We pick the weeds for nourishment and wonder why we aren’t thriving the way our ancestors intended. The soil is fertile. The skill is within us. But the methods we inherited, formed under conditions of terror, have made us harvest in ways that feed fear rather than growth.
***
Healing requires that we steward the soil differently. The land itself is not broken, and the skill to tend it is still within us. What must change are the methods: the ways we respond to harm, the ways we engage in correction, the ways we maintain community. If we can cultivate with intention rather than reflex, we can plant crops that actually sustain us—trust, accountability, care, resilience—rather than feeding cycles of fear, defensiveness, and symbolic annihilation.
This means learning to distinguish between accountability and annihilation, to recognize when corrective action is rooted in survival or service rather than ego or spectacle. It means tending the community like we once tended the land: patiently, skillfully, and with attention to what nourishes the whole. It is deliberate, it is generational, and it is within our power. By choosing what to plant and how to care for it, we can finally harvest the fruits of our ancestors’ knowledge and labor—outcomes that strengthen us, rather than exhaust or divide us.

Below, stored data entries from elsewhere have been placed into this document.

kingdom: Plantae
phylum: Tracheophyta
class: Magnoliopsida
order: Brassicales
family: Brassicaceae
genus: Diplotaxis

But tending the soil is not just about action—it is also about rest. Trauma produces hypervigilance, and not every response or reaction is harmful; sometimes it is the nervous system responding to conditions long ingrained. True discernment requires stepping away, allowing the body and mind to recover, so that we can return with balance and clarity: able to recognize when accountability is necessary and when a response is being driven by fear, overwork, or avoidance of reality.
When we pair intentional stewardship with restorative rest, we create conditions for growth that are sustainable and generational. Trust, care, resilience, and genuine accountability can take root because we are no longer operating out of reactive cycles of fear. This is a mind state that our ancestors did not have the benefit of. By learning to pause, reflect, and return with clarity, we can break the cycles of hypervigilance and exhaustion, and finally cultivate outcomes that strengthen us rather than exhaust or divide us.
***
Too many of us have been taught—through generations of psychological harm—that someone outside our community knows better than we do when or how to act. We cannot wait for white acknowledgment or permission; the power to heal, cultivate, and transform lies entirely within us.
Our community can visualize and bring to fruition a future that nourishes and sustains because we are the ones tending the land. This requires observation over reaction, patience over spectacle, care for the whole ecosystem, and a refusal to accept weeds simply because they were once demanded by the master. By choosing what to plant, how to nurture it, and when to rest, we reclaim our capacity for discernment, resilience, and genuine accountability. The harvest is ours to shape—one that strengthens, rather than exhausts or divides, because we remember who we are, whose knowledge we carry, and that the land responds to the care we give it.